* _PROBLEM STATEMENT_
Render as a Markdown table the lines from the line with "August 2012" to the line with "Use of the photographs", both included, with a column "No." for the row number and a column "Entry" for the line. Leave out any blank lines.

⁂

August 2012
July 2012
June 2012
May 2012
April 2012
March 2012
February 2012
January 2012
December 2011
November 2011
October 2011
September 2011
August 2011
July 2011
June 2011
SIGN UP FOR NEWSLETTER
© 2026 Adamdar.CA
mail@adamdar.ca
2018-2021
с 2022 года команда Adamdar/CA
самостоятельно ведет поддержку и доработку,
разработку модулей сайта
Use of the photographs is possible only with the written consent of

⁂

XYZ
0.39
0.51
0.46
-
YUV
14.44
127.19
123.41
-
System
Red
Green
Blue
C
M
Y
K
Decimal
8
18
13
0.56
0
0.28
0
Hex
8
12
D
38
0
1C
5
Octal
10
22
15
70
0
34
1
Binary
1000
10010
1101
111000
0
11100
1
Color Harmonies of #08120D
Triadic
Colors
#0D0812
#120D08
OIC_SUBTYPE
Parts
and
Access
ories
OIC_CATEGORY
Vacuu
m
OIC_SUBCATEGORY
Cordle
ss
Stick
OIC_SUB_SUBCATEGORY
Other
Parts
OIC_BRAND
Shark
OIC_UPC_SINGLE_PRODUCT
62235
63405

⁂

* _EXERCISE RESPONSE_
| No. | Entry |
|---|---|
| 1 | August 2012 |
| 2 | July 2012 |
| 3 | June 2012 |
| 4 | May 2012 |
| 5 | April 2012 |
| 6 | March 2012 |
| 7 | February 2012 |
| 8 | January 2012 |
| 9 | December 2011 |
| 10 | November 2011 |
| 11 | October 2011 |
| 12 | September 2011 |
| 13 | August 2011 |
| 14 | July 2011 |
| 15 | June 2011 |
| 16 | SIGN UP FOR NEWSLETTER |
| 17 | © 2026 Adamdar.CA |
| 18 | mail@adamdar.ca |
| 19 | 2018-2021 |
| 20 | с 2022 года команда Adamdar/CA |
| 21 | самостоятельно ведет поддержку и доработку, |
| 22 | разработку модулей сайта |
| 23 | Use of the photographs is possible only with the written consent of |